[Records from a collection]

════════════════════

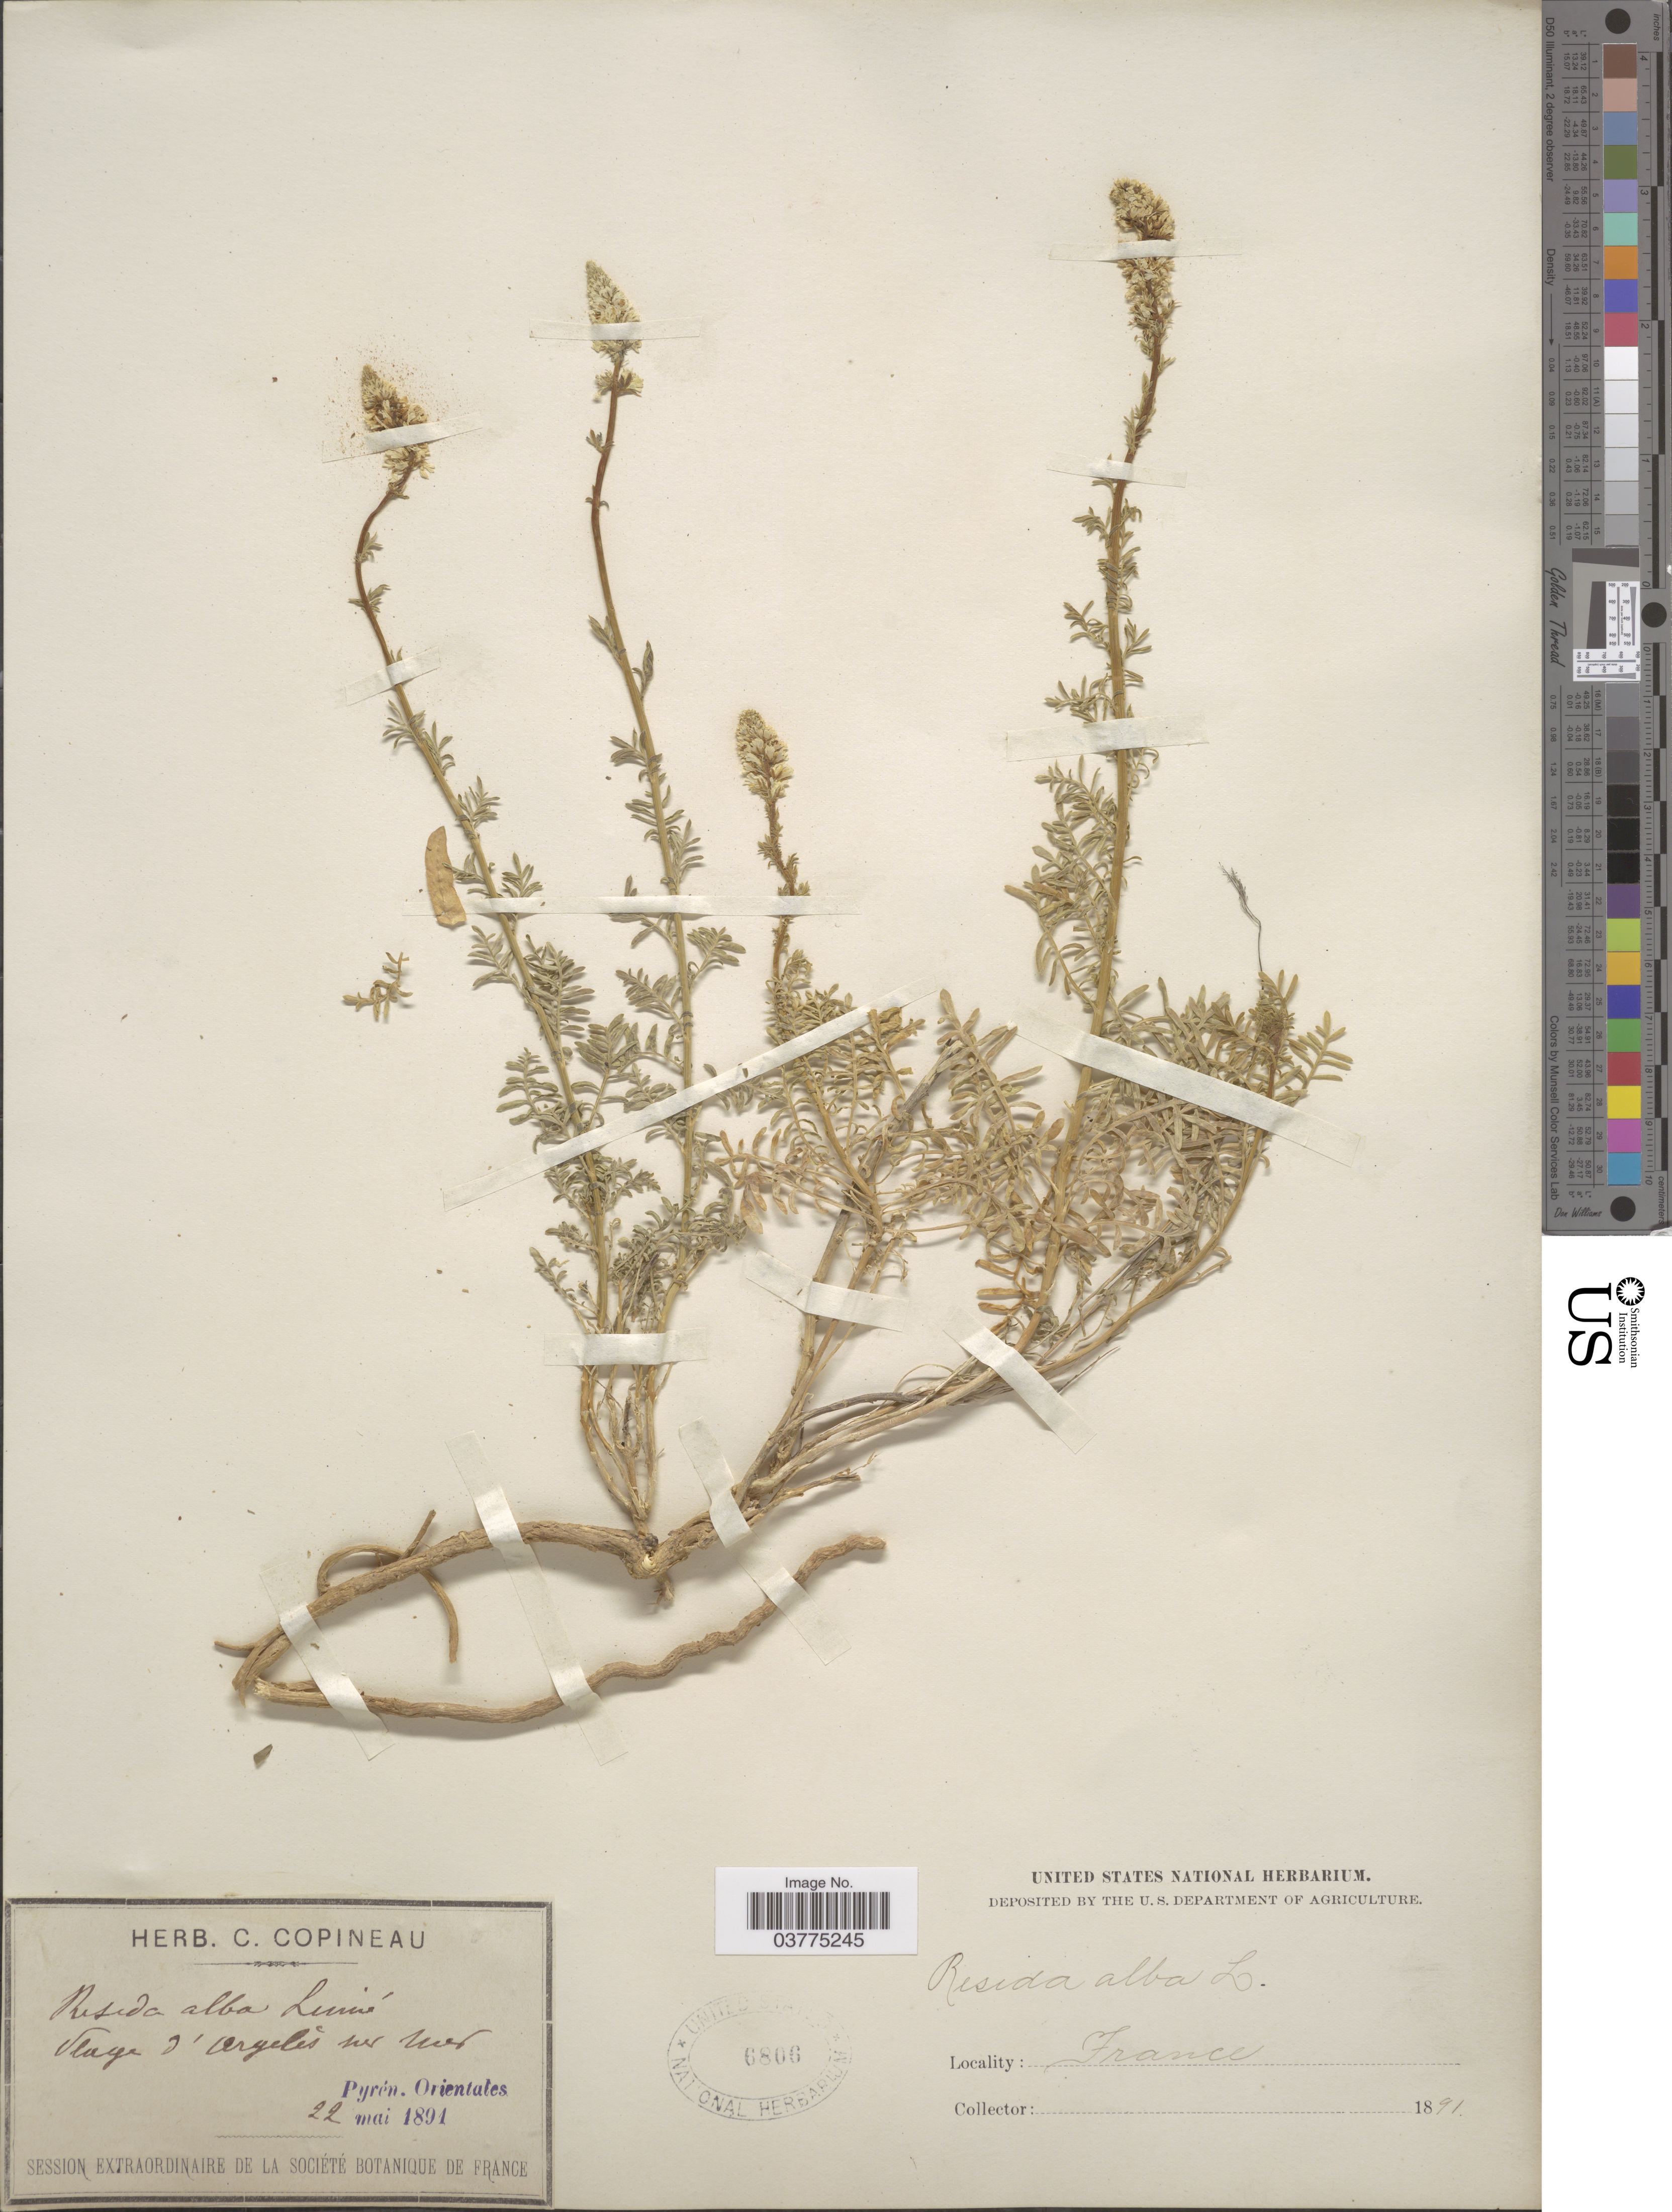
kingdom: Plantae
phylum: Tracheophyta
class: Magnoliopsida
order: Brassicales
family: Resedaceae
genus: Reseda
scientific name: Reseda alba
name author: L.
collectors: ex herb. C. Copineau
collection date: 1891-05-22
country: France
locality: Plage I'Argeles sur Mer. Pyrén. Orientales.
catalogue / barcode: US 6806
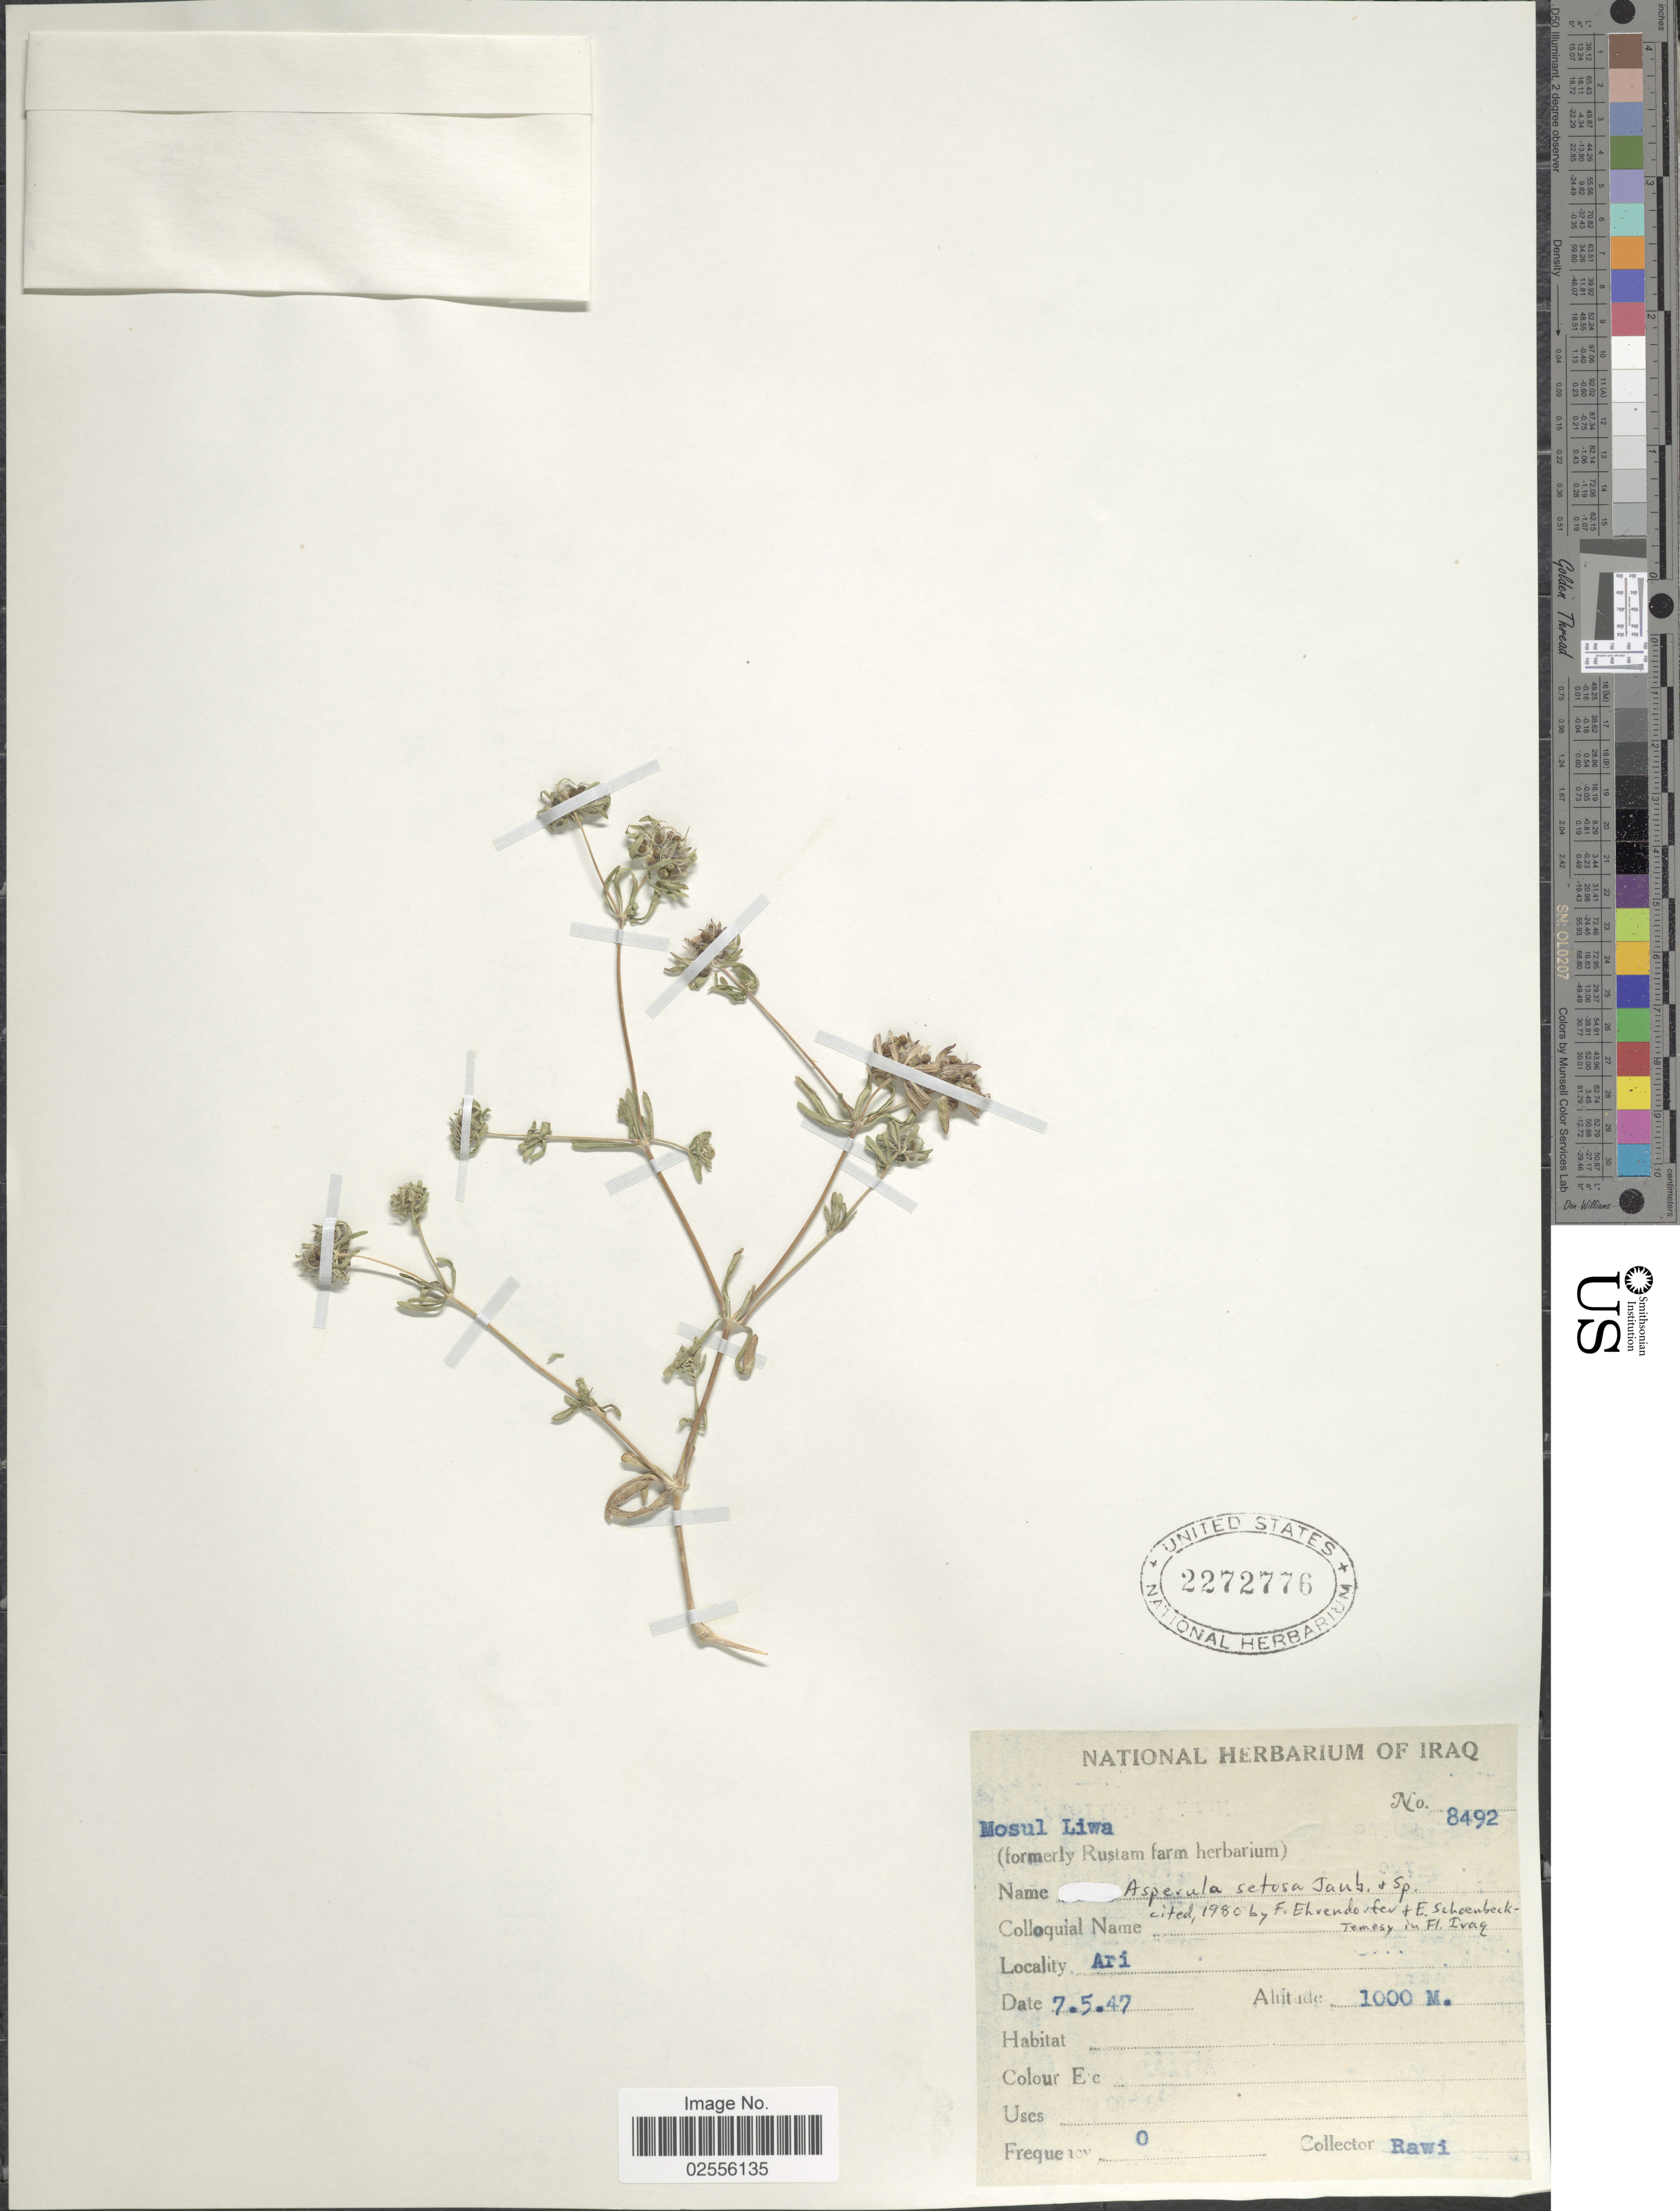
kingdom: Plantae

════════════════════

> **Exercise prompt**: Can you give the items above, from the line with "scientific name: Reseda alba" through the end of the items, as a Markdown table with a Number column and a Record line column, one row per line, leaving out blank lines and pictures?

> **Completed task**:
| Number | Record line |
|---|---|
| 1 | scientific name: Reseda alba |
| 2 | name author: L. |
| 3 | collectors: ex herb. C. Copineau |
| 4 | collection date: 1891-05-22 |
| 5 | country: France |
| 6 | locality: Plage I'Argeles sur Mer. Pyrén. Orientales. |
| 7 | catalogue / barcode: US 6806 |
| 8 | kingdom: Plantae |